Background Hemoglobin disorders are the leading health concern in the world including India. There is a paucity of literature on the spectrum of hemoglobin disorders in southern districts of Odisha state. This study was undertaken to elucidate the occurrence of different hemoglobin disorders in a tertiary health care facility of Odisha state, India.
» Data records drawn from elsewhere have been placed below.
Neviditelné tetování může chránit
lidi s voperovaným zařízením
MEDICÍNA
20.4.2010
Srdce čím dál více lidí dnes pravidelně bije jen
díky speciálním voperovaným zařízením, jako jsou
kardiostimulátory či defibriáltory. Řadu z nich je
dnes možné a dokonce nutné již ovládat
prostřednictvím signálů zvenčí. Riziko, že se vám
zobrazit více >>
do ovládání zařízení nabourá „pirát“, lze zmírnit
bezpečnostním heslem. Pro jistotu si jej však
Methods The study cases were suspected patients of all age groups advised for screening of different hemoglobin disorders. Hemoglobin disorders were screened by sickling slide test and high-performance liquid chromatography (HPLC) using the Variant-II hemoglobin testing system as per the manufacturer's guidelines. Results Over 2 years, 2332 blood samples (including 1102 pediatric and 1230 adult cases) were investigated, out of which, 1380 (59.2%) of cases had abnormal hemoglobin disorders. The most common was sickle cell disorders (48.67%, 1135/2332) followed by β-thalassemia (11.32%, 264/2332). Some rare variants were detected as hemoglobin D-Punjab, hemoglobin E, hemoglobin Lepore, hereditary persistence of fetal hemoglobin, hemoglobin with high P2 window, hemoglobin with high P3 window etc, Among the cases with abnormal hemoglobin disorders, 744 (53.9%), 545 (39.5%) and, 91 (6.6%) cases were found to have the heterozygous, homozygous and, double heterozygous state. Of the 188 ante-natal cases screened, 31.4% of cases had abnormal hemoglobin variants with sickle cell disorders being the most prevalent one. Conclusion Along with the high occurrence of sickle cell disorders in the study area, some other rare hemoglobin disorders are also prevalent which calls for a large community-based cohort study.